Gibt es Aufträge, die ihr ablehnen würdet? Wenn ja, welche sind das?
F – Ja, es gibt sicher Dinge, die wir ablehnen oder die wir auch abgelehnt haben. Wir stellen uns immer die Fragen – Stimmt das Projekt? Interessiert es uns? Wie ist die Zusammenarbeit mit dem Kunden? Wie sieht das finanziell aus? Das sind die drei Punkte, die man beachten sollte, um eine Entscheidung zu treffen. Ich finde, wenn zwei Punkte davon nicht stimmen oder nicht passen, dann muss man sich überlegen, ob man einen Job annimmt oder eben ablehnt. Ansonsten riskiert man, die ganze Zeit frustriert zu sein – und das bringt es ja auch nicht.
Gehen Konzerne respektloser mit gestalterischer Arbeit um?
F – Das würde ich so nicht sagen. Ich glaube, es ist eher eine andere Herangehensweise. Es ist ja nicht nur Gestaltung bei solchen Auftraggebern. Da geht es ja immer um das ganze Kommunikationskonzept. Das führt meistens dann dazu, dass die Gestaltung dann etwas herabdegradiert wird. Das können wir Gestalter ja auch nicht alleine lösen, sondern immer nur im Verbund mit anderen. Es gibt schon Situationen, wo wir merken, dass kein echter Dialog gewünscht ist. Wo einfach nur gesagt wird, Klick links, dann klicken wir eben links …
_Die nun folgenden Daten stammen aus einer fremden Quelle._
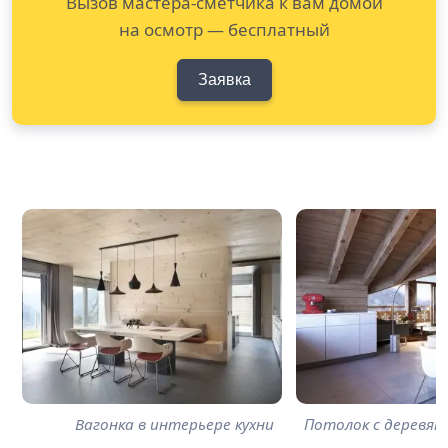
Вызов мастера-сметчика к вам домой
на осмотр — бесплатный
Заявка
Вагонка в интерьере кухни
Потолок с деревян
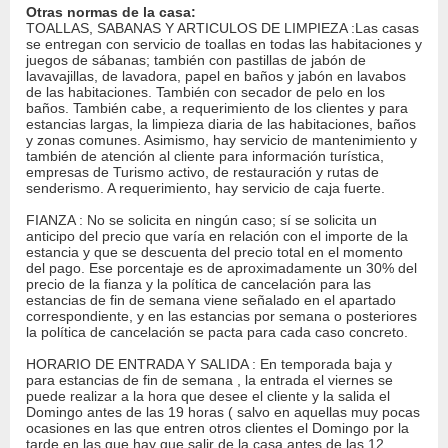
Otras normas de la casa:
TOALLAS, SABANAS Y ARTICULOS DE LIMPIEZA :Las casas
se entregan con servicio de toallas en todas las habitaciones y
juegos de sábanas; también con pastillas de jabón de
lavavajillas, de lavadora, papel en baños y jabón en lavabos
de las habitaciones. También con secador de pelo en los
baños. También cabe, a requerimiento de los clientes y para
estancias largas, la limpieza diaria de las habitaciones, baños
y zonas comunes. Asimismo, hay servicio de mantenimiento y
también de atención al cliente para información turística,
empresas de Turismo activo, de restauración y rutas de
senderismo. A requerimiento, hay servicio de caja fuerte.
FIANZA : No se solicita en ningún caso; sí se solicita un
anticipo del precio que varía en relación con el importe de la
estancia y que se descuenta del precio total en el momento
del pago. Ese porcentaje es de aproximadamente un 30% del
precio de la fianza y la política de cancelación para las
estancias de fin de semana viene señalado en el apartado
correspondiente, y en las estancias por semana o posteriores
la política de cancelación se pacta para cada caso concreto.
HORARIO DE ENTRADA Y SALIDA : En temporada baja y
para estancias de fin de semana , la entrada el viernes se
puede realizar a la hora que desee el cliente y la salida el
Domingo antes de las 19 horas ( salvo en aquellas muy pocas
ocasiones en las que entren otros clientes el Domingo por la
tarde en las que hay que salir de la casa antes de las 12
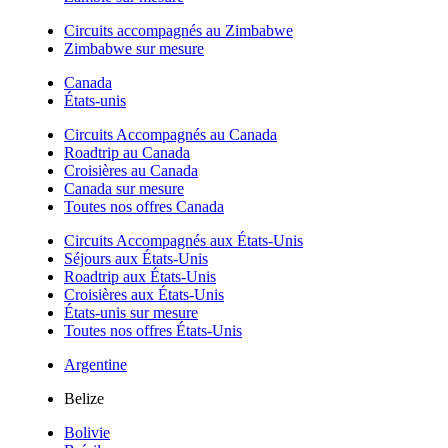
Circuits accompagnés au Zimbabwe
Zimbabwe sur mesure
Canada
États-unis
Circuits Accompagnés au Canada
Roadtrip au Canada
Croisières au Canada
Canada sur mesure
Toutes nos offres Canada
Circuits Accompagnés aux États-Unis
Séjours aux États-Unis
Roadtrip aux États-Unis
Croisières aux États-Unis
États-unis sur mesure
Toutes nos offres États-Unis
Argentine
Belize
Bolivie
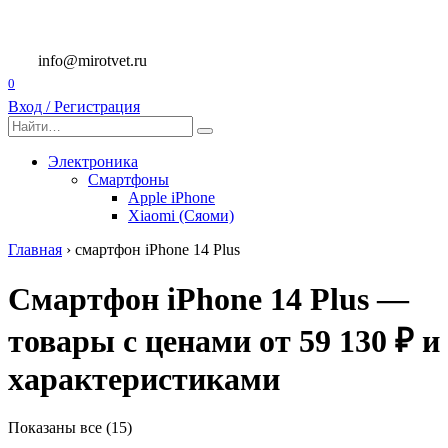
Перейти
к
содержанию
info@mirotvet.ru
0
Вход / Регистрация
Search
for:
Электроника
Смартфоны
Apple iPhone
Xiaomi (Сяоми)
Главная
›
смартфон iPhone 14 Plus
Смартфон iPhone 14 Plus —
товары с ценами от 59 130 ₽ и
характеристиками
Показаны все (15)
Lehnt ihr das dann ab? Wenn abzusehen ist, dass keine Kommunikation entstehen kann?
C – Ja.
F – Wir hatten mal eine Anfrage, da hat jemand angerufen, ee meinte »Guten Tag, ich möchte ein blaues Logo. Können Sie mir das machen, und wieviel kostet das?« Und ich war dann so perplex. Wieso blau? Und wieso überhaupt? Vielleicht sollten wir uns mal zusammensetzen? Er meinte »Das spielt keine Rolle. Ich möchte ein blaues Logo. Wieviel kostet das?«Und ich dachte »Nein das möchte ich nicht machen, kein blaues Logo.«
C – Es gibt auch Anfragen wie – Es sollte ein Faltplakat gestaltet werden. Es wurden dann fünf großartige Büros aus ganz Europa angefragt. Es sollte ein Wettbewerb sein.
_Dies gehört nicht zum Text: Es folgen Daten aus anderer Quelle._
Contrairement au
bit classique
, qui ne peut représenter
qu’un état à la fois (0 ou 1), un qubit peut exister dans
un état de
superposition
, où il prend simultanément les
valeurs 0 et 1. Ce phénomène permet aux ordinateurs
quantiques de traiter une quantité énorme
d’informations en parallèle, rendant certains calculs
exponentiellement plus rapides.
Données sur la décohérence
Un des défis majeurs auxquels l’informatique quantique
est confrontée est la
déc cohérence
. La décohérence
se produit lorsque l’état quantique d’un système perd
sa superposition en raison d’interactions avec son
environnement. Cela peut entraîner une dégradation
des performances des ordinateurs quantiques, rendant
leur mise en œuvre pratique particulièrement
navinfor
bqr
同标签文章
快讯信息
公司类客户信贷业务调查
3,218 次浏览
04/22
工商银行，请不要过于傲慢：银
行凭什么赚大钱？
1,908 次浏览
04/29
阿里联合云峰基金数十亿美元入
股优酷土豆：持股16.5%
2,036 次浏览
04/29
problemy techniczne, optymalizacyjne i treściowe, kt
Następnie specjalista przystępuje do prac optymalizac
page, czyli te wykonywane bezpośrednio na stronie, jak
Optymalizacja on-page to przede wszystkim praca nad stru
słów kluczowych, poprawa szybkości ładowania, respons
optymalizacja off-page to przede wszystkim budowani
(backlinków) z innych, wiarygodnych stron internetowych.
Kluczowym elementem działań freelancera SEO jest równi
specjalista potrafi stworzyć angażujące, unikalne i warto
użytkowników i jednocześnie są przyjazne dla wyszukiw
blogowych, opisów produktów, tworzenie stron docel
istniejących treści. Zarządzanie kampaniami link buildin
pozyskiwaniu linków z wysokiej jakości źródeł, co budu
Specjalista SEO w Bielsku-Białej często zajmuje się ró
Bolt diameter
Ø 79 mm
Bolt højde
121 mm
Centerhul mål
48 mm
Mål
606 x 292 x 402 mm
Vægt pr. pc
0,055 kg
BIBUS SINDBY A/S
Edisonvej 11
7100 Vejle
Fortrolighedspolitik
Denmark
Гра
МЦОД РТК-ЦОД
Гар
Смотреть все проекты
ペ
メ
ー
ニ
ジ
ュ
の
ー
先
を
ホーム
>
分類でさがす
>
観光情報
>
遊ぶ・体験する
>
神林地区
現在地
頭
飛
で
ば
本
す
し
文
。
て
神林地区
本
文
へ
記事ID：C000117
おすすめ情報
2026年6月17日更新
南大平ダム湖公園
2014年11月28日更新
F – Ja, diese fünf Büros machen Plakate, und der Auftraggeber wählt dann ein Plakat aus.
C – Genau und derjenige, der gewinnt, bekommt ganz wenig Geld. Das war auch noch komisch. Es war überhaupt nicht die Frage, ob eines der Büros das kann, alle hätten das gekonnt und wunderbar gelöst. Es war ja nur ein Faltplakat. Es hätte sicher auch fünf tolle Lösungen gegeben.
Wie habt ihr reagiert?
F – Wir haben uns dann auch entschieden, nicht mitzumachen. Wir haben uns zwar sehr geehrt gefühlt, dass wir mit den anderen gleichzeitig angefragt wurden und mit ihnen auf einem Level gesehen werden.
C – Ja es war eine wirklich komische Situation. Dann wünsche ich mir immer, dass alle Grafiker auf die gleiche Weise reagieren. Es macht unseren Markt kaputt, wenn wir an solchen Sachen teilnehmen.
Wie wurdet ihr als Büro C2F bekannt?
F – Sich zu etablieren, ist immer schwierig. Egal, wieviel Erfahrung man hat. Wir hatten das Glück, dass wir für unsere frühen Projekte viele Auszeichnungen entgegennehmen durften und somit schnell ein gutes Netzwerk aufbauen konnten. Das war sehr wichtig und hilfreich für uns. Aber ich denke, grundsätzlich verlangt das Selbstständigsein einfach sehr viel Geduld und Durchhaltevermögen.
Wie ist das mit eurer Forschung?
C – Unsere Forschungsprojekte sind oft visualisierte Skizzen und Ideen, eher eine Art »Skizzenstürme«.
F – Aus dieser Forschung ziehen wir unsere Inspiration. Manchmal geraten wir an einen Punkt, an dem wir merken, dass wir mal wieder etwas Frisches und Freies, ja Verrücktes ausprobieren müssen. Und dann machen wir das einfach. Das ist eigentlich das Spannendste an unserem Beruf. Wir haben die Möglichkeit, immer neue Diskussionen zu führen und in neue Themen einzutauchen. Wir kriegen eigentlich immer eine Art Gratisausbildung von verschiedensten Fachleuten zu unterschiedlichsten Themen. Deshalb ist es für Designer enorm wichtig, ein breites Allgemeinwissen mitzubringen und ein starkes Interesse in alle Richtungen und verschiedenen Bereichen zu haben. Man ist ja ständig mit Neuem konfrontiert.